FARGO, N.D. (AP) — Abortion rights activists on Wednesday filed the first of what they expect will be several legal challenges to laws recently approved in North Dakota that would make that state the most restrictive in the country for women to terminate their pregnancies.
The state's lone abortion clinic, backed by the New York-based Center for Reproductive Rights, said it filed a lawsuit in state court that challenges a law that requires doctors who perform abortions to obtain hospital-admitting privileges.
Officials with the Red River Women's Clinic in downtown Fargo, where protesters hold weekly vigils on Wednesday when abortions are typically performed, argue the law could effectively make abortion illegal in North Dakota.

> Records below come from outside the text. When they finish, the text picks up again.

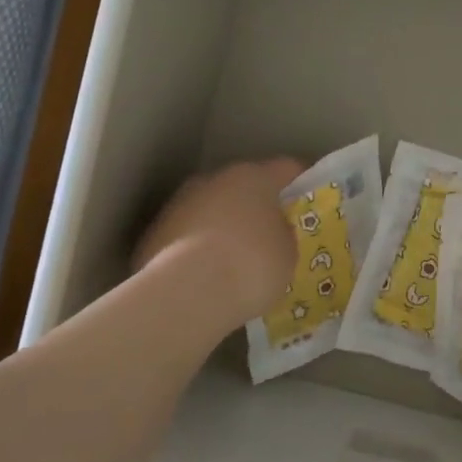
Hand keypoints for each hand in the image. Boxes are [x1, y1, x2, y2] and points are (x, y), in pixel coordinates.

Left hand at [135, 158, 303, 322]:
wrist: (186, 293)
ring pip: (210, 208)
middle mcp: (214, 179)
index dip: (300, 182)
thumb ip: (282, 235)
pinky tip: (204, 275)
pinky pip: (186, 234)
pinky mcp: (154, 232)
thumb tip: (272, 232)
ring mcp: (180, 203)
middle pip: (242, 186)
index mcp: (254, 177)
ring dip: (223, 225)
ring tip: (234, 259)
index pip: (286, 168)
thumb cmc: (251, 265)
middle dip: (255, 205)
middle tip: (270, 232)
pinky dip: (196, 248)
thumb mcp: (286, 253)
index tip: (308, 199)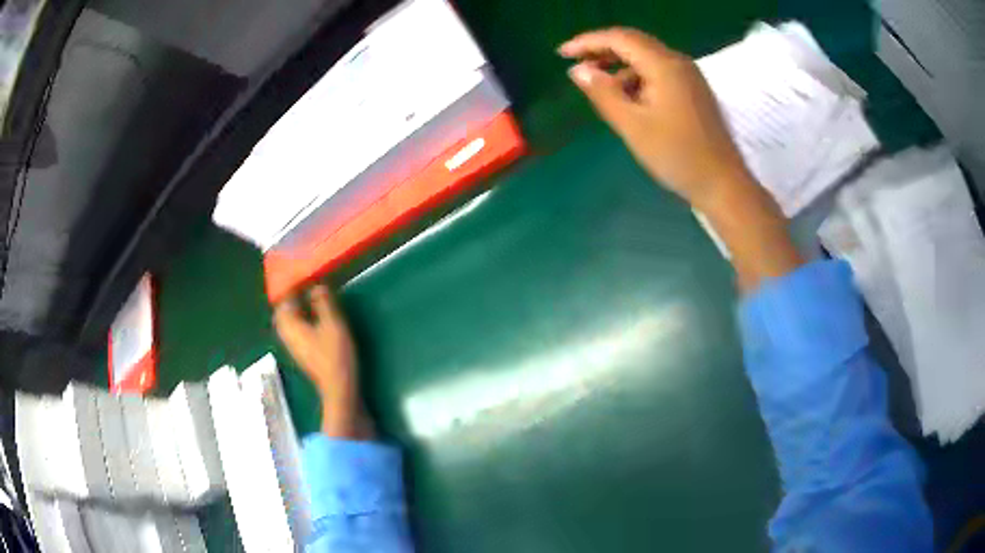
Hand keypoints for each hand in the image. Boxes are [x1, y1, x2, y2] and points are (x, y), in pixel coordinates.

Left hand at [274, 285, 371, 438]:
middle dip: (289, 299)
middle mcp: (287, 334)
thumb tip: (316, 286)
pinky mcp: (301, 353)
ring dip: (294, 310)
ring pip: (287, 322)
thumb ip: (323, 303)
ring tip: (307, 300)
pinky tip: (311, 319)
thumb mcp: (333, 325)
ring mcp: (293, 346)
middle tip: (301, 287)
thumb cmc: (335, 355)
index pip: (284, 300)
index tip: (300, 275)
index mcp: (291, 325)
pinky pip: (294, 330)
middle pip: (282, 312)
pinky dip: (299, 321)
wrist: (338, 388)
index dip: (290, 286)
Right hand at [561, 28, 802, 289]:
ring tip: (598, 86)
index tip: (562, 53)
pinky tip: (627, 98)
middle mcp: (678, 62)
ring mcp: (689, 76)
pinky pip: (659, 72)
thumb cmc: (677, 156)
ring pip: (646, 58)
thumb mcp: (633, 125)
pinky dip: (637, 78)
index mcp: (664, 65)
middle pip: (634, 43)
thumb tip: (577, 70)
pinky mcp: (693, 90)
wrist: (722, 183)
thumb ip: (603, 93)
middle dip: (602, 50)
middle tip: (576, 64)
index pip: (619, 38)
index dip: (587, 42)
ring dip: (620, 66)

The measure was one of four Gov. Jack Dalrymple signed into law this past session that could spearhead a campaign to overturn the U.S. Supreme Court's 1973 Roe v. Wade ruling that made abortion legal in most cases. Opponents have promised a long and costly legal battle.
North Dakota Attorney General Stenehjem said Wednesday afternoon he had not read the complaint but added that his office has been gearing up for the legal fight and would "zealously advocate" for the state in response to the lawsuit.
"This is a significant case, but we have lawyers in our office who handle controversial and complicated cases all the time," he said. "... We will zealously advocate as lawyers are required to do for our client."
Jeff Zent, spokesman for Dalrymple, said the governor could not comment because it's an open case. Dalrymple had said in a statement after the bill signing in March that it would likely face a court challenge.
"Nevertheless, it is a legitimate and new question for the courts regarding a precise restriction on doctors who perform abortions," the governor said.
The law being challenge is scheduled to take effect Aug. 1. Officials with the Center for Reproductive Rights said they plan to file lawsuits "soon" against two other abortion bills — including one that bans abortions when a fetal heartbeat is detected, which could be as early as six weeks into a pregnancy and before some women even know they're pregnant .
The sponsor of the admitting privileges bill, Republican Sen. Spencer Berry, said during the session that the law is needed to protect the health and safety of women who are having abortions.
Nancy Northup, president and CEO of the Center for Reproductive Rights, said the opposite is true.
"With their relentless campaign to end safe and legal abortion in North Dakota, lawmakers have effectively told the women of their state, 'We don't care about your health, we don't care about your safety, and we sure don't care about your constitutional and human rights,'" Northrup said Wednesday in a statement.
Officials with Dakotas-based Sanford Health say any doctor can apply for hospital credentials. Once an application has been submitted, several items are reviewed, including background checks on previous employment or medical school references, and malpractice information. The information then travels up the chain to three committees, ending with the hospital's board of directors.
Opponents of the measure say it's impossible for abortion doctors in North Dakota to meet the minimum number of hospital visits required for because the procedure is safe and women rarely need further care.
A nearly identical measure in Mississippi was signed into law last year and has been temporarily blocked by a federal judge after the Center for Reproductive Rights challenged the law on behalf of that state's only abortion clinic. That lawsuit claims the requirement "effectively gives local hospitals veto power" over the clinic's ability to keep its license and stay in business.
The Red River women's clinic performs about 1,200 abortions a year. Outside of Fargo, the nearest abortion clinics are four hours south in Sioux Falls, S.D., and four hours southeast in Minneapolis.
Autumn Katz, staff attorney for the Center for Reproductive Rights, last month argued successfully to shoot down a 2011 North Dakota law that sought to limit the use of drugs to terminate pregnancies. She said after that trial she was prepared to take on the 2013 laws.
"My thoughts on that are that it's unfortunate that the Legislature seems to be treating women in North Dakota as second-class citizens and feels the need to deprive them of the rights that women in other states have," Katz said. "As the judge said, these rights are fundamental rights, and they shouldn't have to keep going back to court to make sure those rights are protected."